People with VWD often wait many years for their diagnosis

It is often difficult to tell if bleeding is normal or not. Moreover, many people are not aware of bleeding disorders such as VWD. For these reasons, people with VWD often have to wait for several years from the first bleeding symptoms to the final diagnosis. This delay is greater for female than for male patients. Without diagnosis and treatment, patients may suffer from frequent bleeding, iron deficiency, pain, and reduced quality of life. Even if bleeding symptoms are mild in daily life, there is a risk of serious bleeding during surgery or following an accident.1

Therefore, it is important to be aware of bleeding symptoms and bleeding disorders, such as VWD. If you are unsure about any bleeding you have experienced, please take our bleeding test.

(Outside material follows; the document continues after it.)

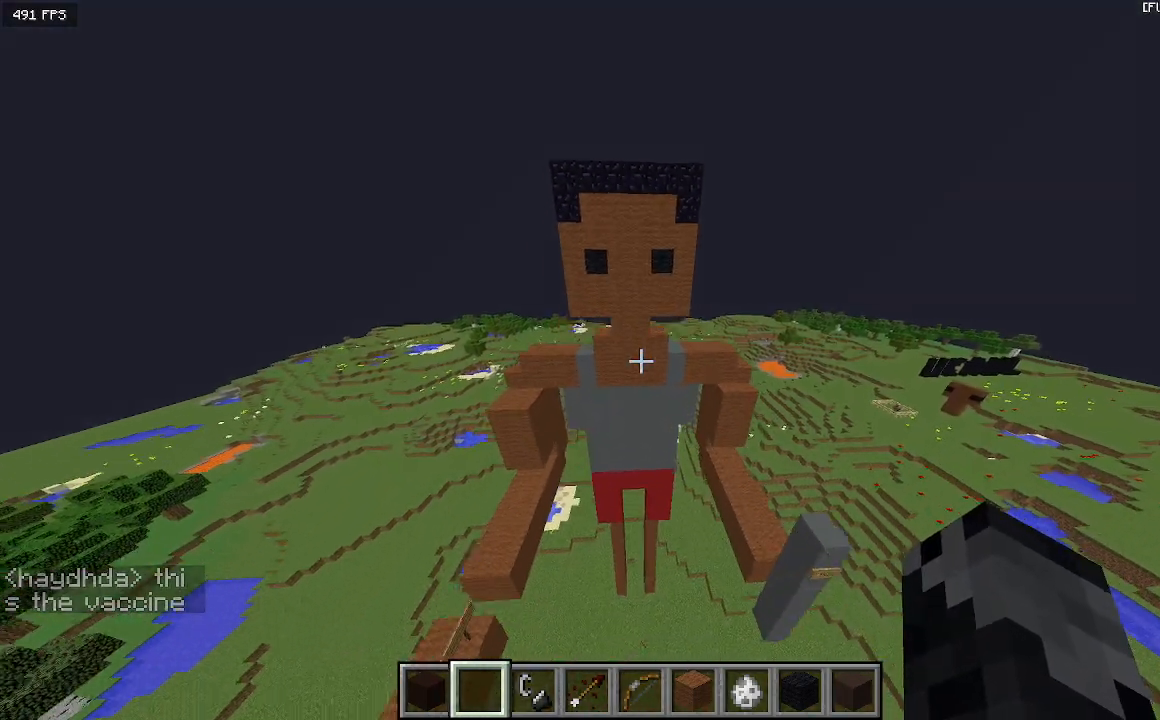
{"keys": [], "events": [[267, "s", "up"]]}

A bleeding history and laboratory tests are needed to diagnose VWD

VWD is rare and not every doctor is familiar with the disease. Therefore, a definitive diagnosis should be made by a doctor who specialises in bleeding disorders. A diagnosis of VWD is always a process. Initially, your doctor needs to understand any bleeding that you and possibly other members of your family may have experienced. This information is called “bleeding history”. To assess the complete bleeding history, your doctor will ask you a series of questions. If the bleeding history suggests that you may have a bleeding disorder, your blood needs to be analysed in a specialised laboratory.1 With the results of the blood tests, your doctor will make a definitive diagnosis.

The sooner you have your diagnosis, the sooner you can start making informed choices about your treatment and lifestyle.

  1. Corrales-Medina FF et al. Blood Rev 2022; 101018.
  2. Leebeek FWG and Eikenboom JCJ. N Engl J Med 2016; 21:2067-80.
  3. Srivastava A et al. Haemophilia 2020; 26(Suppl 6):1-158.
  4. Connell NT et al. Blood Adv 2021; 5:301-25.